## Dokumen Sumber
====

Dalam Yes 40:3 sang nabi menyebut diri sebagai suara yang berseru-seru menyampaikan kepada kekuatan-kekuatan tadi agar mereka juga mempersiapkan jalan, meluruskan lorong-lorongnya, meratakannya bagi perjalanan-Nya bersama umat. Itulah gagasan dasar dalam bacaan pertama sebagaimana ada dalam Kitab Yesaya. Bagi Markus, suara yang berseru-seru itu ialah Yohanes Pembaptis. Dengan demikian Yohanes ditampilkan Markus sebagai nabi yang mengenali suara ilahi dan kehendak-Nya dan berani menyerukannya kepada balatentara surgawi tadi. Orang-orang berdatangan kepadanya di padang gurun mencari petunjuknya. Yohanes berseru, sekali lagi dalam pemikiran Markus, kepada kekuatan-kekuatan surgawi untuk menyiapkan jalan bagi mereka ini agar nanti dapat kembali lewat jalan yang lebar, lurus, rata bersama dengan dia yang kini akan menuntun mereka kembali….yaitu yang diumumkan kedatangannya. Dia yang jauh lebih besar.
Markus memperkenalkan Yesus lewat tokoh yang dalam anggapan umum dapat mengenali gerak gerik ilahi dan tetap membiarkannya bertindak menurut kehendak-Nya. Dia itulah Yohanes Pembaptis. Kisah ini kisah bagi hidup batin, bukan cerita tentang seorang yang membaptis di padang gurun. Bila ditangkap dalam arti itu maka kesaksiannya membantu orang pada zaman lain. Yohanes Pembaptis ada dalam diri tiap orang yang dengan tulus menantikan Yang Ilahi datang membimbing hidup orang beriman.
DARI SURAT PETRUS (2Ptr 3:8-14)

====

## Data Tersedia
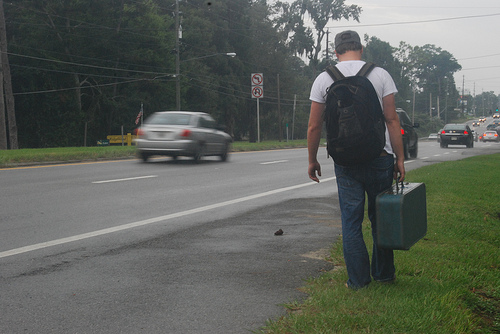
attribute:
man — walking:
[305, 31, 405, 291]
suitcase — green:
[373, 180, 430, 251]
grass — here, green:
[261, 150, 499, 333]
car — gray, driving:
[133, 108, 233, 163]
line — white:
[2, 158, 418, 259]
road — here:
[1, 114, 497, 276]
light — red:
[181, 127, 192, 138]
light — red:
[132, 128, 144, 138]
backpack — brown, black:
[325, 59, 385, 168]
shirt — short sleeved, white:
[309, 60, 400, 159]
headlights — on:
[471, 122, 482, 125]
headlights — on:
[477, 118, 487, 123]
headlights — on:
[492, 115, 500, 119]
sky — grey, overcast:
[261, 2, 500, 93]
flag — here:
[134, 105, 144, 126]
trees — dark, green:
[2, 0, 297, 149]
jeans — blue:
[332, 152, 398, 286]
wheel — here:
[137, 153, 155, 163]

====

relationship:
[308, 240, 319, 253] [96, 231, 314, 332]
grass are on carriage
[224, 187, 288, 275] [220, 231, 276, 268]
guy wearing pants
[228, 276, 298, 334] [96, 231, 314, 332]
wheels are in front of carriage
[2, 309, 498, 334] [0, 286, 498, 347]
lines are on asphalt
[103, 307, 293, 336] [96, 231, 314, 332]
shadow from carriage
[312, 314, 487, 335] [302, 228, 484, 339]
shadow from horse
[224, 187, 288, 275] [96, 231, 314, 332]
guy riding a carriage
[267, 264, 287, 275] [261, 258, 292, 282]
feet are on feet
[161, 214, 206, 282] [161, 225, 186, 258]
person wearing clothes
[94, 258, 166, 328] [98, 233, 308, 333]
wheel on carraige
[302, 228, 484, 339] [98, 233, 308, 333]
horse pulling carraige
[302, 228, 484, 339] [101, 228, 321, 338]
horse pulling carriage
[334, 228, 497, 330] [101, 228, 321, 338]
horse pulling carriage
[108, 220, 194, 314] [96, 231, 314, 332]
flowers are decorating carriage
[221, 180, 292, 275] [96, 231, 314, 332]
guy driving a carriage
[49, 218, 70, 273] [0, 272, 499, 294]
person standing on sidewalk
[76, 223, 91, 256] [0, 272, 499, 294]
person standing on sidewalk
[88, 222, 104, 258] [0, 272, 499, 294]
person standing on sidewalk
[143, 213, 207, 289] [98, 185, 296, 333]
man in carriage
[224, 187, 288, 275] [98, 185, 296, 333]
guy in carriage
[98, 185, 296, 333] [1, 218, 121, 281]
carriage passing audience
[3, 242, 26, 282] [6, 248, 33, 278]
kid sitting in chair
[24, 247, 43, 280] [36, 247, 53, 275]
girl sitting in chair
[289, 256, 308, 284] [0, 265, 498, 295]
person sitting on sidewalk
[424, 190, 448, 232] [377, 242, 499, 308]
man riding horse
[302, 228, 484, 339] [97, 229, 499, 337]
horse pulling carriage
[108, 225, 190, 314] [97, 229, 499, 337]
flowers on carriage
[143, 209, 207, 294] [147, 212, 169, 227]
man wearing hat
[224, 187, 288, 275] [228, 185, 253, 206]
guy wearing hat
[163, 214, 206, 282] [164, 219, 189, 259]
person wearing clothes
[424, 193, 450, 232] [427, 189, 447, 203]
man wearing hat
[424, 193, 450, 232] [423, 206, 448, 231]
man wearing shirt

====

## Instruksi Tugas 1
Dalam teks tentang Yohanes Pembaptis, siapakah suara yang berseru-seru itu menurut Markus?
## Instruksi Tugas 2
Salinlah dengan tepat bagian teks tentang Yohanes Pembaptis yang dimulai dengan kata-kata "Markus memperkenalkan Yesus" dan berakhir dengan "hidup orang beriman.".
## Instruksi Tugas 3
Menurut teks tentang Yohanes Pembaptis, Yohanes berseru kepada kekuatan-kekuatan surgawi agar mereka menyiapkan jalan bagi orang-orang. Sebutkan semua sifat jalan yang dipakai orang-orang itu untuk kembali.
Baris-baris data tidak berperan dalam tugas ini.

## Jawaban 1
Yohanes Pembaptis.

## Jawaban 2
Markus memperkenalkan Yesus lewat tokoh yang dalam anggapan umum dapat mengenali gerak gerik ilahi dan tetap membiarkannya bertindak menurut kehendak-Nya. Dia itulah Yohanes Pembaptis. Kisah ini kisah bagi hidup batin, bukan cerita tentang seorang yang membaptis di padang gurun. Bila ditangkap dalam arti itu maka kesaksiannya membantu orang pada zaman lain. Yohanes Pembaptis ada dalam diri tiap orang yang dengan tulus menantikan Yang Ilahi datang membimbing hidup orang beriman.

## Jawaban 3
lebar, lurus, rata